Deletion of regulations 5 to 8 and substitution of regulations 5 and 6
4.  Regulations 5 to 8 of the principal Regulations are deleted and the following regulations substituting therefor:
Amount of moneys that may be transferred from member’s ordinary account
5.  Where the Board grants a member’s application to transfer moneys out of his ordinary account to top-up his parent’s or spouse’s retirement account, the amount that may be transferred out of his ordinary account for this purpose shall not exceed —
(a)in the case of a member who is below 55 years of age on the date his application is processed —
(i)an amount equal to the relevant amount of the member on that date less 1.5 times the prevailing minimum sum in force; or
(ii)the amount standing to his credit in his ordinary account on that date,
whichever is the lower; and
(b)in the case of a member who has attained 55 years of age on the date his application is processed —
(i)an amount equal to the relevant amount of the member on that date less the minimum sum applicable to him; or
(ii)the amount standing to his credit in his ordinary account on that date,
whichever is the lower.
Amount of moneys by which retirement account of member or his parent, grandparent or spouse can be topped-up
6.—(1)  For the purposes of these Regulations, the maximum amount by which a recipient’s retirement account can be topped-up shall be —
(a)where the recipient was born before 1st January 1932, $30,000 less the aggregate amount; and
(b)where the recipient was born on or after 1st January 1932, the minimum sum applicable to him less the aggregate amount.
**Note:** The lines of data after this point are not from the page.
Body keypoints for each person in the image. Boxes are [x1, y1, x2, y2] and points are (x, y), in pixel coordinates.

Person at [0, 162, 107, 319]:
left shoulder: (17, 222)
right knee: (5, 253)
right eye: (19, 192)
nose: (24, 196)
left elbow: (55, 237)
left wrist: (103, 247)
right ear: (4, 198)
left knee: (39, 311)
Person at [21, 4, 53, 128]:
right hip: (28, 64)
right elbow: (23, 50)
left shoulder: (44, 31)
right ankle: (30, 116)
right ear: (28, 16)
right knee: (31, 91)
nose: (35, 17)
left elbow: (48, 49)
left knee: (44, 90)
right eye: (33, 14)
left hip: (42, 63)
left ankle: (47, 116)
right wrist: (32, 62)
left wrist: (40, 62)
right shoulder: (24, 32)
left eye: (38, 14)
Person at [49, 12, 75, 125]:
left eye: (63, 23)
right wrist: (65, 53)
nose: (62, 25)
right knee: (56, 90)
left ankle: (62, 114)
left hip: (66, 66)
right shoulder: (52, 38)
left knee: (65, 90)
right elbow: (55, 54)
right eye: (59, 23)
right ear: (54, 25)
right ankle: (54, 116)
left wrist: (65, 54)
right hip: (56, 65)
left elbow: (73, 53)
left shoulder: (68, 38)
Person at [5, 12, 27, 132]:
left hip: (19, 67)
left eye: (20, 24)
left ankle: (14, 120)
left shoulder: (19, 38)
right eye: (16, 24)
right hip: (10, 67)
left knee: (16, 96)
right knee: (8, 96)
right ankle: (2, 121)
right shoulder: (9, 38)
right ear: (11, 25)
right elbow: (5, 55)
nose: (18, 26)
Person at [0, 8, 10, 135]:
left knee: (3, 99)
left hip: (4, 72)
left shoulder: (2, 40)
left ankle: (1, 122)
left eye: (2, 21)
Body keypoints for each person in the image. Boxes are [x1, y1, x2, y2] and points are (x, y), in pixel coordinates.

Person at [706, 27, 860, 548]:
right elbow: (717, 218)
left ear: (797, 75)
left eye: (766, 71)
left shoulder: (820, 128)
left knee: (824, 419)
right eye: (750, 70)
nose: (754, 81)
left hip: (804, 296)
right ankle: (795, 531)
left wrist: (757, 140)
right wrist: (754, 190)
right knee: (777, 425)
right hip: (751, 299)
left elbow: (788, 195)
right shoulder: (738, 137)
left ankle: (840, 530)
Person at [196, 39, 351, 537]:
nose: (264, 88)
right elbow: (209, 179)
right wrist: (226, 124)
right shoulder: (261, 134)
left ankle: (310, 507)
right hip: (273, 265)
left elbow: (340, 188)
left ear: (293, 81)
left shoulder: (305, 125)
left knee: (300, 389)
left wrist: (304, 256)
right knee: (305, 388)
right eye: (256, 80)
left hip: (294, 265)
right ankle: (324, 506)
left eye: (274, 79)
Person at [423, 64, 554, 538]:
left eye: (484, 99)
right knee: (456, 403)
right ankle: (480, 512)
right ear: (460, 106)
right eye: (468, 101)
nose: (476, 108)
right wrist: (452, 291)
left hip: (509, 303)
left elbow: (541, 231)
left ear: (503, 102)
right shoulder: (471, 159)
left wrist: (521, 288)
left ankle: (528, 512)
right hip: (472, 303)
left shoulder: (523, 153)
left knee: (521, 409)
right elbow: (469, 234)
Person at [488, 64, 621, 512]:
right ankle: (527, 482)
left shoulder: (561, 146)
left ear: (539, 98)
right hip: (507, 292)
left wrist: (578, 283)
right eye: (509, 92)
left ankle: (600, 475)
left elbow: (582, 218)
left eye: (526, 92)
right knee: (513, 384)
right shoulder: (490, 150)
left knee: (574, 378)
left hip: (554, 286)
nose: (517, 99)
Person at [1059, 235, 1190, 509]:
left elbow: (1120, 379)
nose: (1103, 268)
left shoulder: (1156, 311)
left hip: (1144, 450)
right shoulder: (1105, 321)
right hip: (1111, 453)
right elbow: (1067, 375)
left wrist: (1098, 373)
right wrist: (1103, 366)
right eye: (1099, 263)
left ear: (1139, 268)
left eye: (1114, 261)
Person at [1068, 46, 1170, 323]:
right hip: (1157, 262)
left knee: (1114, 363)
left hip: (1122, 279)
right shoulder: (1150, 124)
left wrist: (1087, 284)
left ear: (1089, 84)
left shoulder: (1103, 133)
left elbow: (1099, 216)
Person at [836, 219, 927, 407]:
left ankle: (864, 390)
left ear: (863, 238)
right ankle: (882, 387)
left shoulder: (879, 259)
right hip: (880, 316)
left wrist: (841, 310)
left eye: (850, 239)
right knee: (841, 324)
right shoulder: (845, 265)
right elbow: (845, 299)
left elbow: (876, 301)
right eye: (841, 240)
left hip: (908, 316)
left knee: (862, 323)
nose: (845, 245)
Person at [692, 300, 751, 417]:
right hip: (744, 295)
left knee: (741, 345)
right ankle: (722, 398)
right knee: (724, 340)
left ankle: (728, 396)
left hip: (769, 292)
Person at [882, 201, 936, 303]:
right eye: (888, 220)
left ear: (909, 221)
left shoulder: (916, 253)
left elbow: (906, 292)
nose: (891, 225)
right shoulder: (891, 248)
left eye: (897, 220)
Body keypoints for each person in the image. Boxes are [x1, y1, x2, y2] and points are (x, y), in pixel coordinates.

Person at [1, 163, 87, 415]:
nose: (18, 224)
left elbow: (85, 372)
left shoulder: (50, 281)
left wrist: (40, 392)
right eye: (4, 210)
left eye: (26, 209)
(2)  In this regulation, “aggregate amount”, in relation to a person whose retirement account is being topped-up, means the aggregate of the following amounts on the date the application of the member for the transfer or payment to the recipient is processed:
(a)the total amount standing to the credit of the recipient in his ordinary and special accounts;
(b)the total amount that has been credited into the recipient’s retirement account excluding any interest since the creation of the retirement account, notwithstanding that all or any of such amount has been withdrawn since the creation of the retirement account; and
(c)the total amount withdrawn by the recipient under the Central Provident Fund (Investment Schemes) Regulations (Rg 9).”.
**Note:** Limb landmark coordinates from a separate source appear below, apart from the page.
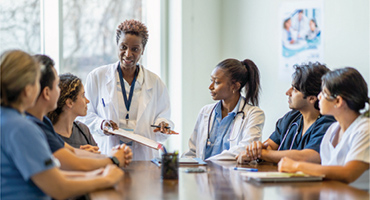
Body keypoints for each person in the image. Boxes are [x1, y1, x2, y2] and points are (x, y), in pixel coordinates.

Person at [0, 50, 123, 199]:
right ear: (27, 90)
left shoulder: (8, 119)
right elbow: (59, 188)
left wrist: (94, 175)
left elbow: (49, 175)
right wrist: (106, 178)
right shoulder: (21, 128)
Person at [80, 19, 176, 160]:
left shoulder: (155, 82)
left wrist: (163, 125)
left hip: (143, 156)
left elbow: (164, 117)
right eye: (123, 47)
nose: (128, 54)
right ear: (117, 46)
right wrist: (101, 124)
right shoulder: (97, 77)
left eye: (135, 49)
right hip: (109, 151)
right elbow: (84, 115)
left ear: (143, 50)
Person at [27, 54, 132, 171]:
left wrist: (107, 157)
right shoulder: (31, 128)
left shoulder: (43, 123)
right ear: (46, 92)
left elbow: (71, 153)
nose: (59, 92)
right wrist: (113, 160)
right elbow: (62, 176)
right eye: (56, 86)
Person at [278, 67, 369, 190]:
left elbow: (348, 174)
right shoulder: (332, 130)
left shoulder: (364, 130)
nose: (319, 97)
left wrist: (297, 166)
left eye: (324, 93)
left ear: (338, 101)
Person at [237, 62, 336, 164]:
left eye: (294, 89)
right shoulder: (291, 117)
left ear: (311, 98)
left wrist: (262, 154)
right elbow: (270, 146)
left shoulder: (328, 123)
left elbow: (310, 156)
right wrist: (256, 149)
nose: (287, 93)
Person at [183, 58, 265, 160]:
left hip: (234, 174)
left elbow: (245, 149)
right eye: (211, 81)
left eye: (216, 82)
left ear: (235, 86)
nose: (210, 87)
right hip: (204, 174)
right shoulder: (205, 112)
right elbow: (193, 151)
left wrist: (206, 163)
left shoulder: (254, 114)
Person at [47, 73, 99, 153]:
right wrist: (83, 156)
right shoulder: (48, 135)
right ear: (70, 103)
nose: (87, 101)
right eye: (82, 95)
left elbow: (99, 159)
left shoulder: (83, 129)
Amendment of regulation 10
5.  Regulation 10 of the principal Regulations is amended by inserting, immediately after the words “once in a year”, the words “unless otherwise permitted by the Board and subject to such terms and conditions as the Board may impose”.
New regulation 12
6.  The principal Regulations are amended by inserting, immediately after regulation 11, the following regulation:
Redemption of charge or pledge of immovable property
12.  Where —
(a)any part of the minimum sum applicable to a member is secured by a charge or pledge against any immovable property; and
(b)any transfer or payment of moneys into the retirement account of the member under these Regulations will result in the amount in cash and charge or pledge set aside by the member as the minimum sum exceeding the minimum sum applicable to the member,
the charge or pledge shall be redeemed to the extent by which the minimum sum applicable to the member is so exceeded.”.
[G.N. Nos. S 349/98; S297/99; S 315/2000; S 590/2000; S 165/2001; S 316/2002; S 388/2004]

Made this 20th day of April 2005.

YONG YING-I
Permanent Secretary,
Ministry of Manpower,
Singapore.
[MMS 5.2/85 T1/04; AG/LEG/SL/36/2002/1 Vol. 1]
(To be presented to Parliament under section 78(2) of the Central Provident Fund Act).